Quant à moi dans mon interprétation de ses œuvres, j’adoptais la stratégie de vente qui consistait à concilier la vision picturale du maître avec ma vision du monde, celui d’un gosse de 13 ans. Ainsi, dans ma présentation des tableaux aux observateurs avais-je souvent recours à des personnages mystérieux tels que Guinarou, le roi de Guinée, et Trimobé, personnage mi-homme mi- cheval des contes et légendes de la forêt, pour enjoliver mon petit baratin dans l’espoir d’attirer l’attention de l’acheteur, de me familiariser avec lui et de vendre les tableaux. Comme dans toute entreprise, je connaissais des soirées fastes où la vente était fructueuse, et parfois malheureuse quand les clients se faisaient rares à l’hôtel. Les clients réguliers du personnel navigant n’hésitaient pas à rencontrer l’artiste. D’autres, notamment les clients anglophones, maintenaient le contact avec Gotène par correspondance. En tant que scribe, ce type de correspondance me permettait d’approfondir mes connaissances de la langue anglaise au fil de mes années scolaires au lycée Savorgnan-de-Brazza. Si je me suis intéressé à la langue anglaise jusqu’à l’étudier et à l’enseigner, cela tient en partie à mon rapprochement avec Gotène, cet homme à la fois affable et mystérieux que nous célébrons aujourd’hui.
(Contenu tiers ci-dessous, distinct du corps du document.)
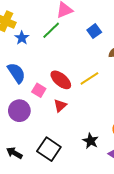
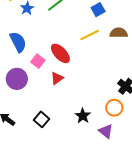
yellow line: (89, 78) -> (90, 35), moved
black square: (49, 149) -> (41, 119), size x0.7

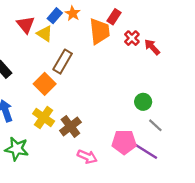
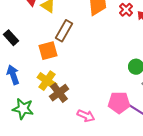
orange square: (45, 84) -> (48, 51), turned 30
brown cross: (70, 126) -> (59, 93), moved

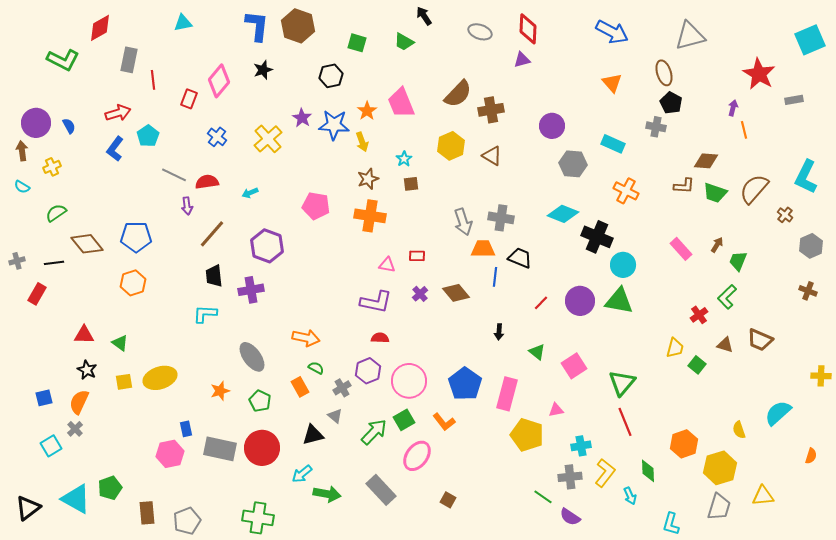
À l’âge adulte, devenu enseignant à l’université Marien-Ngouabi, lors des manifestations culturelles destinées à faire connaître le Congo et l’Afrique, je n’ai ménagé aucun effort pour faire connaître les œuvres de Gotène. Je continue de fréquenter l’illustre artiste. Nous partageons nos souvenirs du passé, ce passé lointain aujourd’hui revisité à travers ses œuvres.
Voilà le témoignage qu’a voulu porter un enfant de Poto-Poto sur Marcel Gotène.